EXERCISE INSTRUCTIONS:
(a) In the page text about blocking spam with a whitelist, which system does the writer call the best one found?
(b) Resume the page text about blocking spam with a whitelist, writing on from after its last sentence.
---------- PAGE TEXT ----------
The best system I have found is tmda.sourceforge.net which concept is
used on a couple of commercial individual systems...

The concept is quite simple... 

Someone unknown to me send me an e-mail. I do not receive this e-mail
yet but an automatic reply ask the person to perform a task to
authenticate itself... Like replying to a specific address after reading
the message (something like a simple Turing test to prove the person is
human). The e-mail of this person is then added to my whitelist, I
receive this person e-mail as well as all subsequent e-mails....

Any person that wants to talk to me will follow the procedure... any
spammer will not bother to follow the procedure because suddenly it
costs him time therefore money... Remember it is a Turing test so a
machine cannot pass it....

Now what digital signing should bring, the power to sue because of the
traceability.
---------- ENTRIES ----------
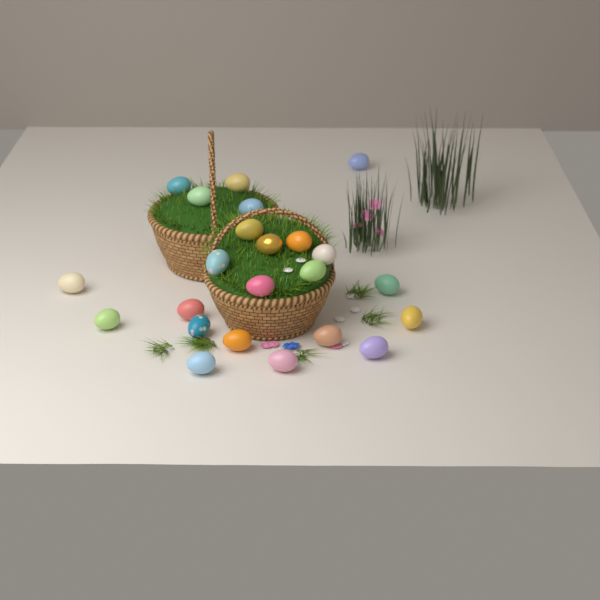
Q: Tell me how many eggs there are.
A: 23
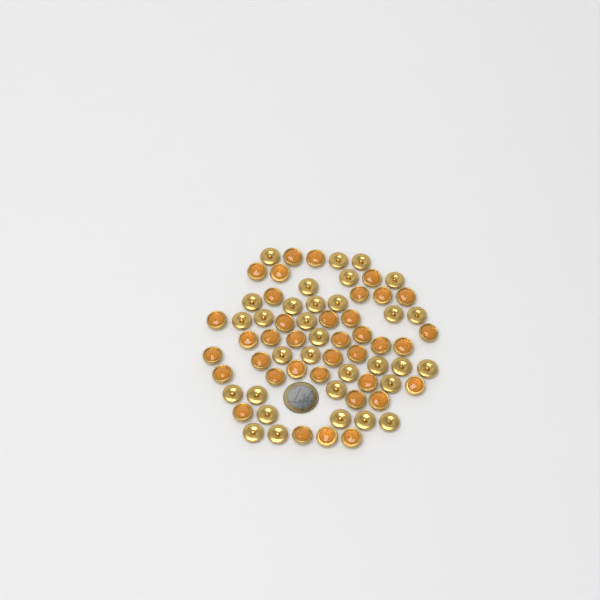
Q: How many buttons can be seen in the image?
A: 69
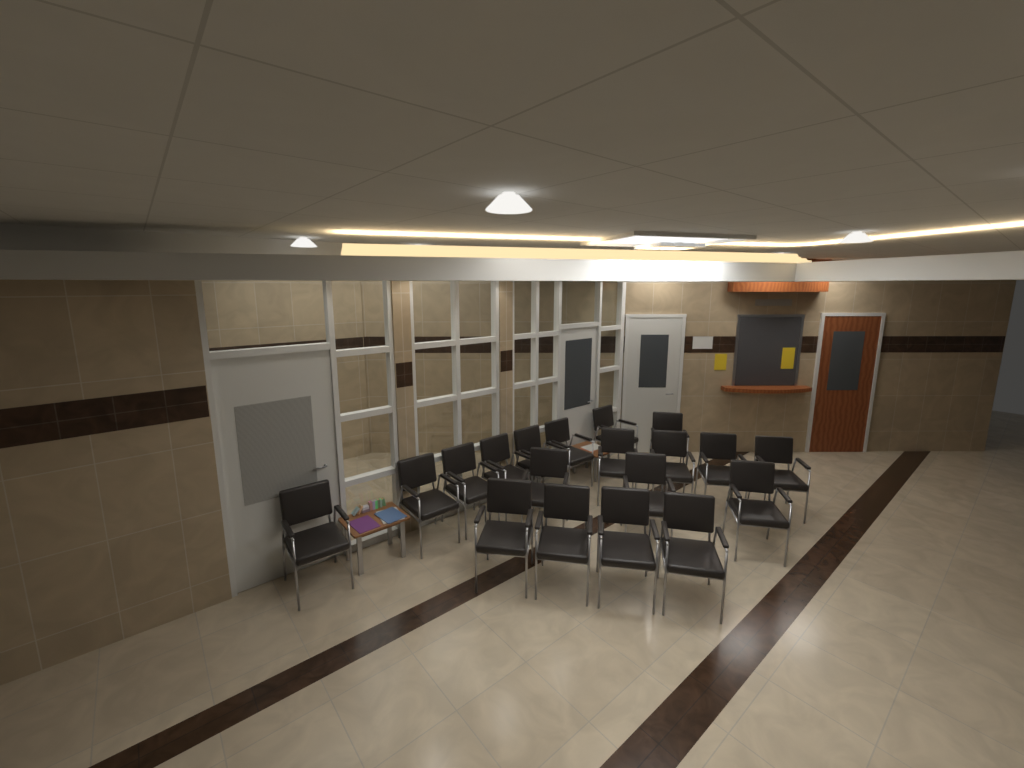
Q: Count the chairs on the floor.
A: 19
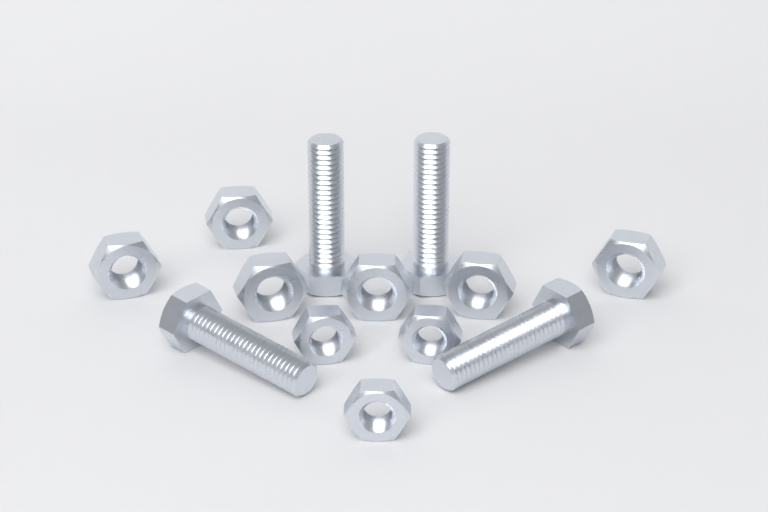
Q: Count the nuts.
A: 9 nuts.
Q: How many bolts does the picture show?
----------
---------- ENTRIES ----------
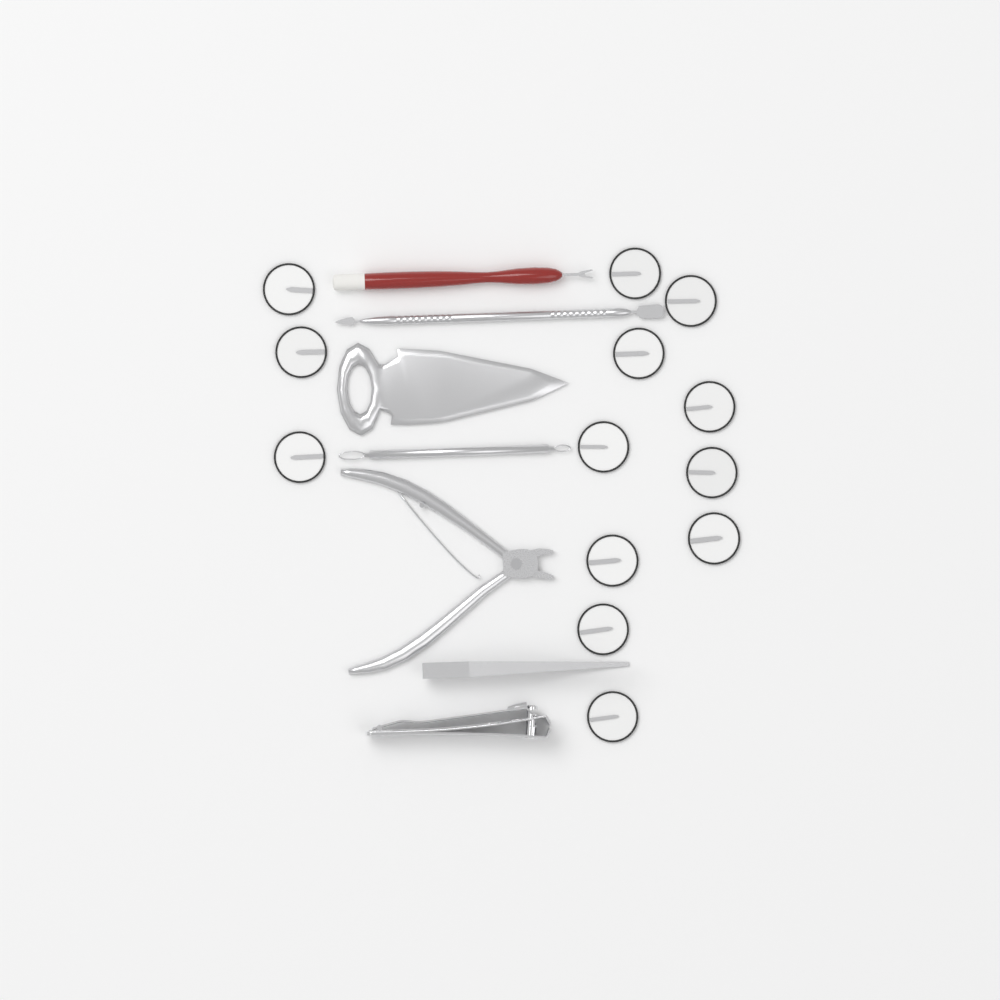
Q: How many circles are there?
----------
ANSWERS PROVIDED:
(a) tmda.sourceforge.net

(b)
Cheers

On Thu, 2003-06-05 at 05:55, Stephen Sprunk wrote:

Thus spake "Michael Thomas" <mat(_at_)cisco(_dot_)com>
It depends on what you mean by signing. Signing a message in and
of itself ought not hurt anything modulo software bugs, etc. But the
real question is what does the receiving program (MTA, MUA) do
with that signature? At the very least it could verify the signature,
but then what? If it doesn't verify do you drop it? (transitive trust
comes into play, but most likely). Does it do anything beyond that?

Well, if you use a score-based anti-spam system, the lack of a signature
could "cost" a message a few points, but that's about it.

The root problem here is we're trying to define an authentication system
without also defining the authorization or accounting systems to use it.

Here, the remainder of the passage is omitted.